Telling my Mormon Bishop I had kissed a man #lds #mormon #altterdaysaints #gay #exmormon

When a Bishop's Pastoral Response Contradicts Doctrine: One Man's Experience Telling His Mormon Bishop About Kissing Another Man

For many Latter-day Saints navigating same-sex attraction within the framework of official Church teaching, few moments carry more weight than disclosing such experiences to ecclesiastical leadership. The question of whether, and how, to confess intimate same-sex contact to a bishop remains deeply fraught for LGBTQ+ members and those questioning their sexuality. According to accounts shared on the Mormon Stories Podcast, one returning missionary's experience telling his Mormon bishop he had kissed a man produced an unexpected pastoral response that diverged markedly from what Church doctrine would suggest, raising important questions about the gap between institutional policy and individual pastoral discretion.

This account illuminates a critical tension in contemporary Mormonism: the distance between official guidance and the lived experience of members seeking spiritual counsel around sexuality.

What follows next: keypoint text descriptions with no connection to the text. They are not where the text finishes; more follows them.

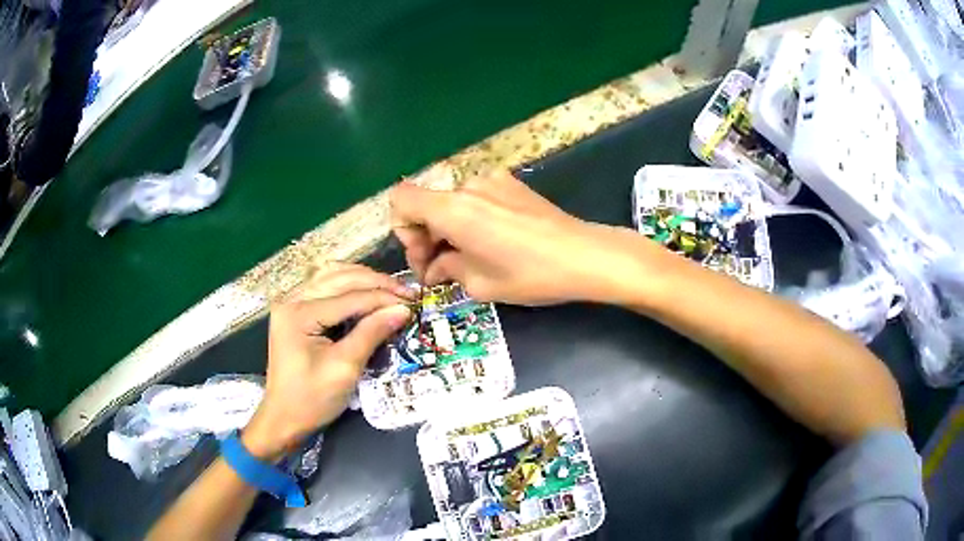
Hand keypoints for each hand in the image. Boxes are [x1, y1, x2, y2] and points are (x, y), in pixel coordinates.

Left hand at [242, 265, 413, 458]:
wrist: (283, 419)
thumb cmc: (312, 399)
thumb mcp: (345, 368)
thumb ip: (371, 334)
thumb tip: (403, 310)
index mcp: (299, 313)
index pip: (350, 297)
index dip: (384, 298)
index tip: (414, 303)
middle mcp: (292, 299)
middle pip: (341, 278)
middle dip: (377, 283)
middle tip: (407, 293)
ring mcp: (291, 302)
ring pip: (333, 276)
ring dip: (363, 279)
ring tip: (391, 290)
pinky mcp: (295, 310)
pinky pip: (325, 286)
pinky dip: (349, 285)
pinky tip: (366, 291)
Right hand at [390, 169, 667, 305]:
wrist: (584, 255)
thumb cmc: (529, 275)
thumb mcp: (479, 283)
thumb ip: (445, 268)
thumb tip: (434, 267)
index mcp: (452, 209)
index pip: (400, 199)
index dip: (402, 228)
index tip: (425, 255)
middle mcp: (467, 186)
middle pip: (426, 203)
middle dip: (426, 235)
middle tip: (442, 268)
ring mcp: (491, 180)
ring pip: (452, 202)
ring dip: (450, 228)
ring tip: (471, 256)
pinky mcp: (511, 183)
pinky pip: (476, 198)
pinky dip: (472, 218)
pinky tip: (494, 240)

Background: The Confessional Bind for LGBTQ+ Mormons

The Church of Jesus Christ of Latter-day Saints has long maintained that same-sex behavior constitutes a serious transgression requiring confession and repentance. Official handbooks for bishops and stake presidents classify sexual relations between people of the same sex alongside fornication and adultery as moral infractions demanding ecclesiastical intervention.

For young members, particularly those recently returned from two-year missions, the pressure to maintain moral cleanliness remains intense. Returning missionaries occupy a unique spiritual position in the Church's culture. They have sacrificed two years of their young adulthood in service, creating expectations of exceptional worthiness upon homecoming.